Render every line of the items below as a numbered list, leaving out any blank lines.

─── Excerpted data

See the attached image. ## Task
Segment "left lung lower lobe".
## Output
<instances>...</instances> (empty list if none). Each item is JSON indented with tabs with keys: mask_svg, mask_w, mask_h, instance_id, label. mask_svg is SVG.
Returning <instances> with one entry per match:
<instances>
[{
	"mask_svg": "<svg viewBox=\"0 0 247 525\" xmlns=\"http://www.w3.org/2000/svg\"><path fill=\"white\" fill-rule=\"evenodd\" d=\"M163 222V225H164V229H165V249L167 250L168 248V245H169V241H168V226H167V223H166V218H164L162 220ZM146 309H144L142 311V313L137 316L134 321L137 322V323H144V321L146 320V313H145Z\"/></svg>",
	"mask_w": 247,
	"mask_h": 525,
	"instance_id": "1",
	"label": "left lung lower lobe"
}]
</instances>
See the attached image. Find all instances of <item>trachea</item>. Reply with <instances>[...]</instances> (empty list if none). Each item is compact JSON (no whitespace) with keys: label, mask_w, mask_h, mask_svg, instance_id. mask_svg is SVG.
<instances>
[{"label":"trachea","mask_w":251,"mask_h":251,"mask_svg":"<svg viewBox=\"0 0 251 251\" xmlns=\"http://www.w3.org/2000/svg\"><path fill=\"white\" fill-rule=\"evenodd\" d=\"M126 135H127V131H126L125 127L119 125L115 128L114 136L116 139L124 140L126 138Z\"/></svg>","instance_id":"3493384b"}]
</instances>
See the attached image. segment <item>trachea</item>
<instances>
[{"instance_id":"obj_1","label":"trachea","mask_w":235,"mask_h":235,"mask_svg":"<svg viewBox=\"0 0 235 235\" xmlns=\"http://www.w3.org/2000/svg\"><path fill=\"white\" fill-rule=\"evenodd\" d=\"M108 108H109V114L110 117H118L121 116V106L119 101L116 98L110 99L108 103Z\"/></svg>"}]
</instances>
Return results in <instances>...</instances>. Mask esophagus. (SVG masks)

──────

Task output:
1. See the attached image. ## Task
2. Segment "left lung lower lobe".
3. ## Output
4. <instances>...</instances> (empty list if none). Each item is JSON indented with tabs with keys: mask_svg, mask_w, mask_h, instance_id, label. mask_svg is SVG.
5. Returning <instances> with one entry per match:
6. <instances>
7. [{
8. 	"mask_svg": "<svg viewBox=\"0 0 247 525\" xmlns=\"http://www.w3.org/2000/svg\"><path fill=\"white\" fill-rule=\"evenodd\" d=\"M163 222V225H164V229H165V249L167 250L168 248V245H169V241H168V226H167V223H166V218H164L162 220ZM146 309H144L142 311V313L137 316L134 321L137 322V323H144V321L146 320V313H145Z\"/></svg>",
9. 	"mask_w": 247,
10. 	"mask_h": 525,
11. 	"instance_id": "1",
12. 	"label": "left lung lower lobe"
13. }]
14. </instances>
15. See the attached image. Find all instances of <item>trachea</item>. Reply with <instances>[...]</instances> (empty list if none). Each item is compact JSON (no whitespace) with keys: label, mask_w, mask_h, mask_svg, instance_id. mask_svg is SVG.
16. <instances>
17. [{"label":"trachea","mask_w":251,"mask_h":251,"mask_svg":"<svg viewBox=\"0 0 251 251\" xmlns=\"http://www.w3.org/2000/svg\"><path fill=\"white\" fill-rule=\"evenodd\" d=\"M126 135H127V131H126L125 127L119 125L115 128L114 136L116 139L124 140L126 138Z\"/></svg>","instance_id":"3493384b"}]
18. </instances>
19. See the attached image. segment <item>trachea</item>
20. <instances>
21. [{"instance_id":"obj_1","label":"trachea","mask_w":235,"mask_h":235,"mask_svg":"<svg viewBox=\"0 0 235 235\" xmlns=\"http://www.w3.org/2000/svg\"><path fill=\"white\" fill-rule=\"evenodd\" d=\"M108 108H109V114L110 117H118L121 116V106L119 101L116 98L110 99L108 103Z\"/></svg>"}]
22. </instances>
23. Return results in <instances>...</instances>. Mask esophagus. (SVG masks)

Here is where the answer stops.